In a somewhat different subsequent design, Gascoyne and Wang used four spiral microfabricated electrodes for dielectrophoretic separation of human leukemia cells from the normal cells. Figure 7.24 shows the leukemia cells concentrated toward the center of four spiral electrodes. In this design the normal cells are trapped on the electrode surfaces, and human leukemia cells are washed toward the center. Several other applications of dielectrophoresis can be found in (Gascoyne et al., 1992; Markx and Pethig, 1995; Markx et al., 1996; Fiedler et al., 1998; Cheng et al., 1998; Morgan et al., 1999).
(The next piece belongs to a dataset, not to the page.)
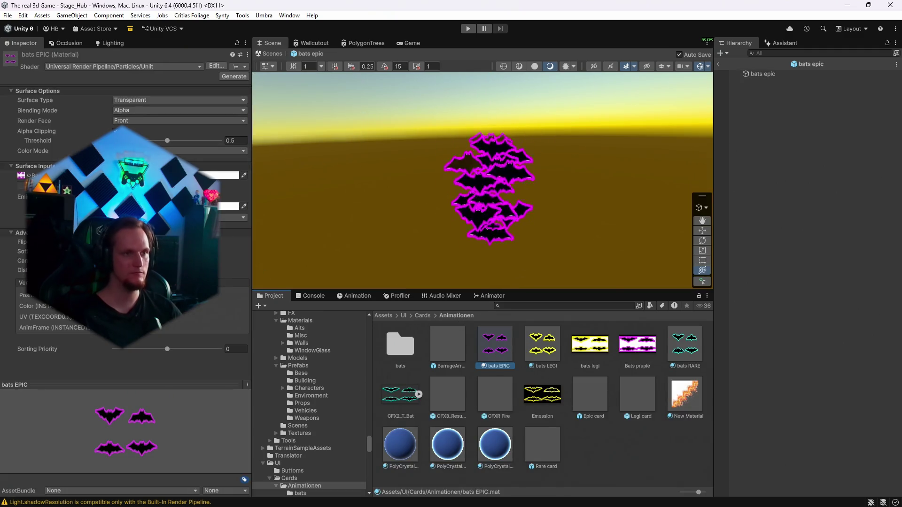
Step: Switch the bats EPIC material to the Legacy Shaders/Particles/Additive shader
click(147, 68)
In a series of papers Gascoyne and coworkers have also utilized combined dielectrophoretic/gravitational field flow fractionation for cell separation on microfabricated electrodes (DeGasperis et al., 1999; Yang et al., 1999a; Yang et al., 2000). The gravitational field flow fractionation utilizes balance between the vertically applied dielectrophoretic forces and the gravitational forces for levitation of different particles to different heights in a miniaturized channel flow system. The bulk flow is pressure-driven in the axial direction, and it splits into two different outlet ports at a desired channel height, separating the heavier particles in the bottom exit port from the lighter ones in the top exit port. This particle separation system is free from any moving mechanical components.